Work task = The entries below are to be repeated exactly as they stand.

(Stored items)
________________________________________

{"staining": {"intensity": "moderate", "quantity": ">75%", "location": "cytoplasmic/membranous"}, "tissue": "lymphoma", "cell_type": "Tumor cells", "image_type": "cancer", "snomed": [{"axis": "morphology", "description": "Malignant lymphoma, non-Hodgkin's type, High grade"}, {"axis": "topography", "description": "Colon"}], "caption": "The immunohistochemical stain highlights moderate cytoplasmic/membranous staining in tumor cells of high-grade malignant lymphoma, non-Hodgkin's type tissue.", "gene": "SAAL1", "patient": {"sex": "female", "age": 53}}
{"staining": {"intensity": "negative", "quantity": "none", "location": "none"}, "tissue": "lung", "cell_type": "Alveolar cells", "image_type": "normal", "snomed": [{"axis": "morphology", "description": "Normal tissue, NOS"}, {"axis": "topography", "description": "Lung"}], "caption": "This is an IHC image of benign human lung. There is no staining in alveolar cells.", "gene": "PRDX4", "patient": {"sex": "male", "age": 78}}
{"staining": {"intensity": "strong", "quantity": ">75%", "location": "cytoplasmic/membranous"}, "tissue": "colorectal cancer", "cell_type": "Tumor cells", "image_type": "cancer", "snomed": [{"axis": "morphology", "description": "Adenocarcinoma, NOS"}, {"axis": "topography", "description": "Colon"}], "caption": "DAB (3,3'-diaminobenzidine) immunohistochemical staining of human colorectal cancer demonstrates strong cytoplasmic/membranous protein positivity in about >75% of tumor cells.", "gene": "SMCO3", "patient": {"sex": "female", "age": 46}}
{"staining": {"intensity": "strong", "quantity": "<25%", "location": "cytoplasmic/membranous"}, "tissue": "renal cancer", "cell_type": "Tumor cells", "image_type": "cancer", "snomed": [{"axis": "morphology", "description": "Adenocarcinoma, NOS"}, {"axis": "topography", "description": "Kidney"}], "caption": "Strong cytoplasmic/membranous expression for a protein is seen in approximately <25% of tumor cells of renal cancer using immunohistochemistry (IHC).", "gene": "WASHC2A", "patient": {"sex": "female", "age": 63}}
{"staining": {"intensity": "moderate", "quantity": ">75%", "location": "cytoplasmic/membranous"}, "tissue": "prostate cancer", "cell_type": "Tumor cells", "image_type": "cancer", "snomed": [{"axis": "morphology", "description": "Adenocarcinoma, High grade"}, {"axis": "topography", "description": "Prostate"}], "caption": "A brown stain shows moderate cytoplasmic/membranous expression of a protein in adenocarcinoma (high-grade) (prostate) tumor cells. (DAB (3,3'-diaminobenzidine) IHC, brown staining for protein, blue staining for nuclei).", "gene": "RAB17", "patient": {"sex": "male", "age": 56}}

________________________________________

Response =
{"staining": {"intensity": "moderate", "quantity": ">75%", "location": "cytoplasmic/membranous"}, "tissue": "lymphoma", "cell_type": "Tumor cells", "image_type": "cancer", "snomed": [{"axis": "morphology", "description": "Malignant lymphoma, non-Hodgkin's type, High grade"}, {"axis": "topography", "description": "Colon"}], "caption": "The immunohistochemical stain highlights moderate cytoplasmic/membranous staining in tumor cells of high-grade malignant lymphoma, non-Hodgkin's type tissue.", "gene": "SAAL1", "patient": {"sex": "female", "age": 53}}
{"staining": {"intensity": "negative", "quantity": "none", "location": "none"}, "tissue": "lung", "cell_type": "Alveolar cells", "image_type": "normal", "snomed": [{"axis": "morphology", "description": "Normal tissue, NOS"}, {"axis": "topography", "description": "Lung"}], "caption": "This is an IHC image of benign human lung. There is no staining in alveolar cells.", "gene": "PRDX4", "patient": {"sex": "male", "age": 78}}
{"staining": {"intensity": "strong", "quantity": ">75%", "location": "cytoplasmic/membranous"}, "tissue": "colorectal cancer", "cell_type": "Tumor cells", "image_type": "cancer", "snomed": [{"axis": "morphology", "description": "Adenocarcinoma, NOS"}, {"axis": "topography", "description": "Colon"}], "caption": "DAB (3,3'-diaminobenzidine) immunohistochemical staining of human colorectal cancer demonstrates strong cytoplasmic/membranous protein positivity in about >75% of tumor cells.", "gene": "SMCO3", "patient": {"sex": "female", "age": 46}}
{"staining": {"intensity": "strong", "quantity": "<25%", "location": "cytoplasmic/membranous"}, "tissue": "renal cancer", "cell_type": "Tumor cells", "image_type": "cancer", "snomed": [{"axis": "morphology", "description": "Adenocarcinoma, NOS"}, {"axis": "topography", "description": "Kidney"}], "caption": "Strong cytoplasmic/membranous expression for a protein is seen in approximately <25% of tumor cells of renal cancer using immunohistochemistry (IHC).", "gene": "WASHC2A", "patient": {"sex": "female", "age": 63}}
{"staining": {"intensity": "moderate", "quantity": ">75%", "location": "cytoplasmic/membranous"}, "tissue": "prostate cancer", "cell_type": "Tumor cells", "image_type": "cancer", "snomed": [{"axis": "morphology", "description": "Adenocarcinoma, High grade"}, {"axis": "topography", "description": "Prostate"}], "caption": "A brown stain shows moderate cytoplasmic/membranous expression of a protein in adenocarcinoma (high-grade) (prostate) tumor cells. (DAB (3,3'-diaminobenzidine) IHC, brown staining for protein, blue staining for nuclei).", "gene": "RAB17", "patient": {"sex": "male", "age": 56}}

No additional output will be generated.